С двумя ребятами из проекта, Сашей Братчиковым и Олей Зотовой, мы встречаемся в центре, в минималистичном кафе. Саша и Оля сидят напротив меня, чем-то неуловимо похожие и одинаково улыбчивые.
— С самого начала мы обсуждали фестиваль как нечто, что поможет в том числе решить проблемы жителей Сардаяла, — говорит Оля. — Например, в соседней деревне есть дорога, а у них нет: они находятся на границе миров, и никому до них нет дела. Или, скажем, сейчас у них нет полноценного водоёма. И вот люди за свои деньги — а денег у них негусто, у многих нет официальной работы — наняли трактор, чтобы выкопать озеро. Через два года прорвало плотину — и оно исчезло. Конечно, мы не построим новую дорогу и не выкопаем озеро: у нас нет такого бюджета. Но если нам удастся громко покричать в СМИ, то есть шанс, что жизнь в Сардаяле улучшится.
Оля добавляет, что не нужно представлять себе жителей Сардаяла страдальцами, а жизнь в деревне — как сюжет для «Левиафана». Там нет шатающихся по улицам пьяных, жители ходят чистыми и опрятными. Им не всё равно, где они живут.
— Они готовы всё украшать и улучшать, — говорит Оля.
Саша добавляет, что местные — очень скромные. На занятиях в марте дети вели себя молчаливо и застенчиво. Все как один — прилежные: приходили в класс вовремя и сидели до конца.

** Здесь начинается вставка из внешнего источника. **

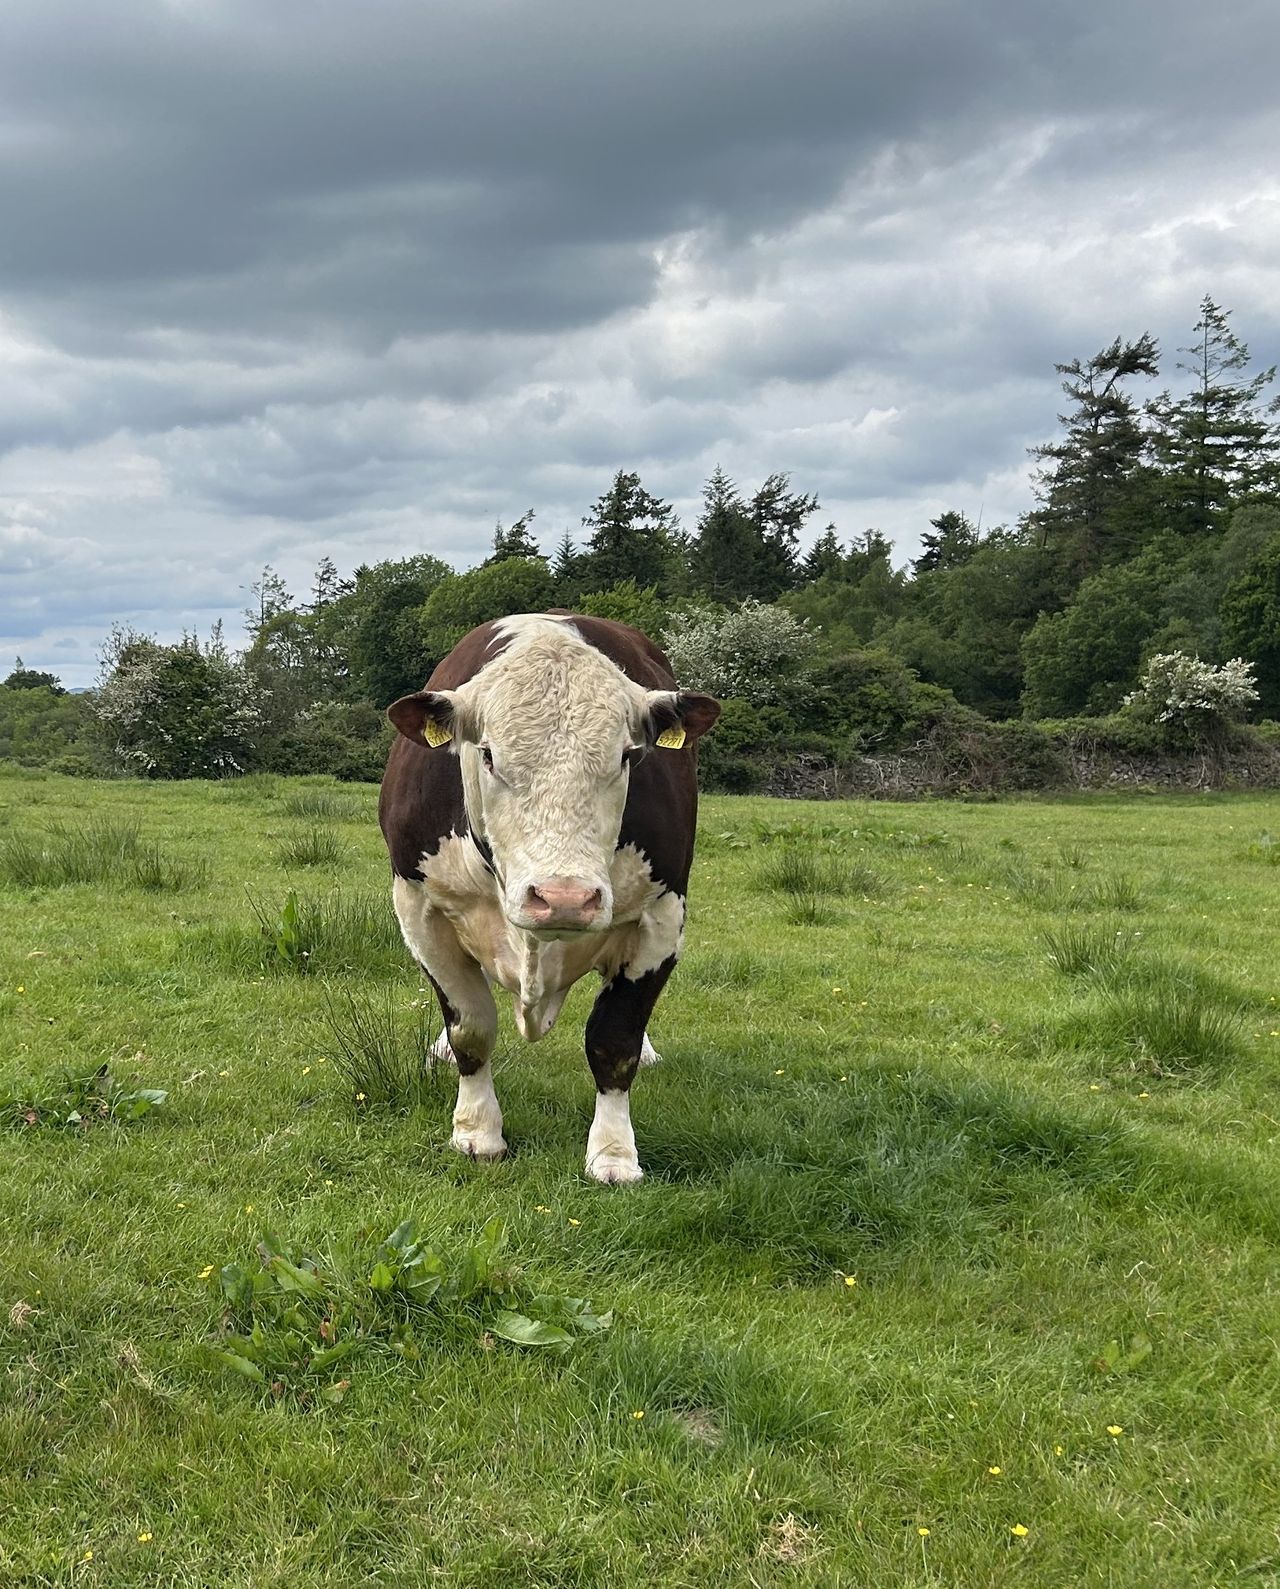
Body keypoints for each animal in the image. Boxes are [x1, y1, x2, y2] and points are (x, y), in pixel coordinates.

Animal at [378, 612, 720, 1184]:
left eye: (627, 756)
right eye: (488, 754)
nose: (564, 898)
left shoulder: (663, 915)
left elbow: (615, 1040)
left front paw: (614, 1154)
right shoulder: (419, 909)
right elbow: (471, 1027)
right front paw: (478, 1133)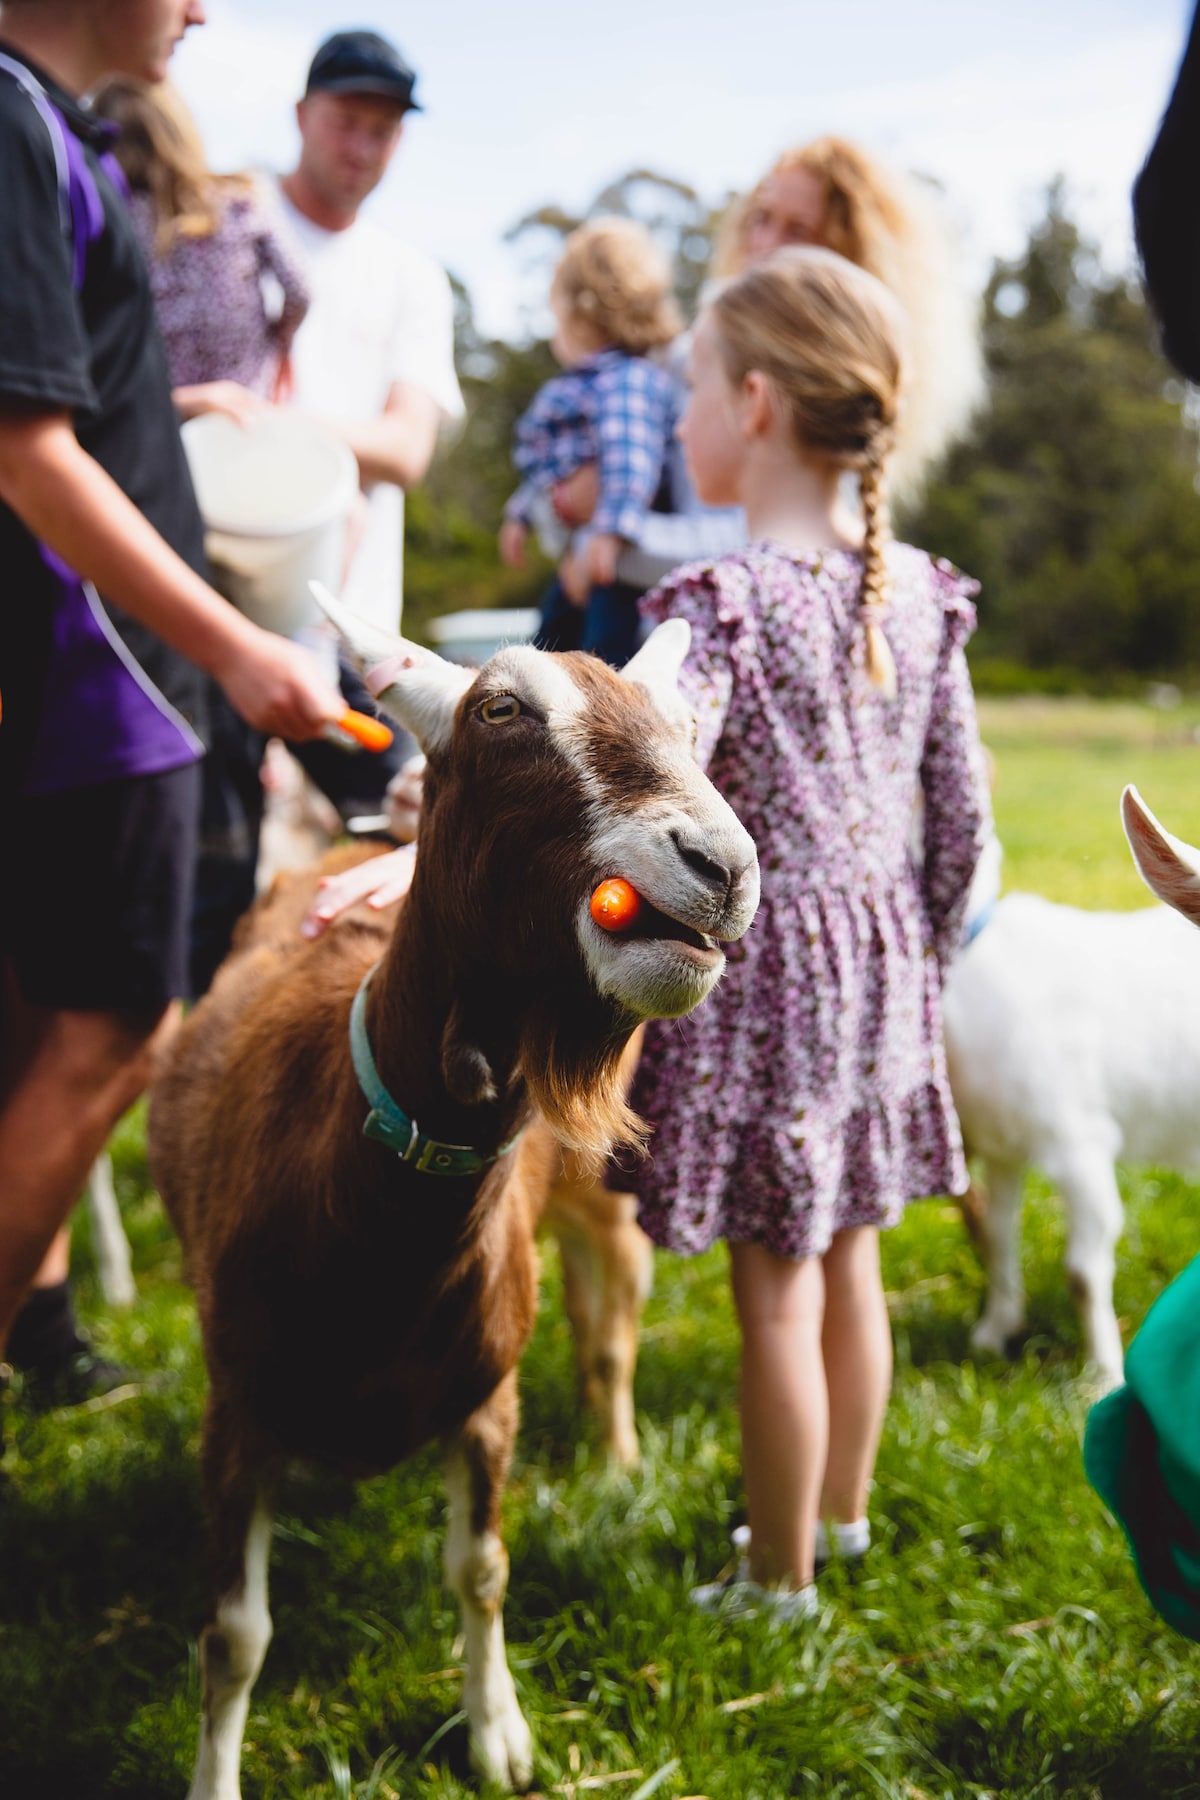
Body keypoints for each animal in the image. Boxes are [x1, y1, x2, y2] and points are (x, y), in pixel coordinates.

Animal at [145, 608, 755, 1800]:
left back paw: (619, 1462)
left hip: (607, 1214)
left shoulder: (487, 1399)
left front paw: (496, 1732)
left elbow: (480, 1567)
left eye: (689, 721)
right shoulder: (235, 1403)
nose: (722, 867)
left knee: (608, 1340)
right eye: (500, 710)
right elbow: (234, 1637)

— Сардаял, наверное, единственное место, где на занятиях были не только дети, но и взрослые, — говорит Саша. — Как правило, когда мы куда-то приезжаем, взрослые говорят, что будут ходить. Но обычно они отваливаются на втором или третьем занятии: у всех какие-то дела. А в Сардаяле учителя сидели за одной партой с детьми. Отдельный респект им за то, что они не боятся вот так находиться на одном уровне с ребёнком, задавать вопросы и чего-то не понимать.Сардаял готов открыться внешнему миру, но жизнь там течёт по своим биоритмам. Единственный вариант — подстроиться под них. Так, когда команда «Кружка» приехала в июне пообщаться по вопросам фестиваля, они обнаружили, что деревня вымерла: все жители с трёх утра и до десяти вечера были на сенокосе.
— Мы даже об этом не подумали: у меня в календаре не запланирован «сенокос», например. А местных во время работ вообще нет в деревне. Потому что если ты не успел до дождя всё скосить, то всё пропало. Так что мы приехали, чтобы сделать общий сбор, но не смогли. Пришло на встречу полтора человека. Они очень извинялись. Но с сенокосом ничего поделать не могли, — рассказывает Оля.
При этом местные не отказываются от своих обещаний — и помогают готовить фестиваль. На них практические задачи, на «Кружке» — организационные.
— Из-за фестиваля их привычный уклад разрушиться не может, — заявляют мне Оля с Сашей. — Из Сардаяла в любом случае не получится Барселона, и туда не наедет столько людей, что друг друга будет не разглядеть. А новые люди, их интерес к Сардаялу могут улучшить уровень жизни и дать рабочие места, которых сейчас там нет. Даже банальная торговля молоком, если будет кому его продавать, станет возможностью заработать.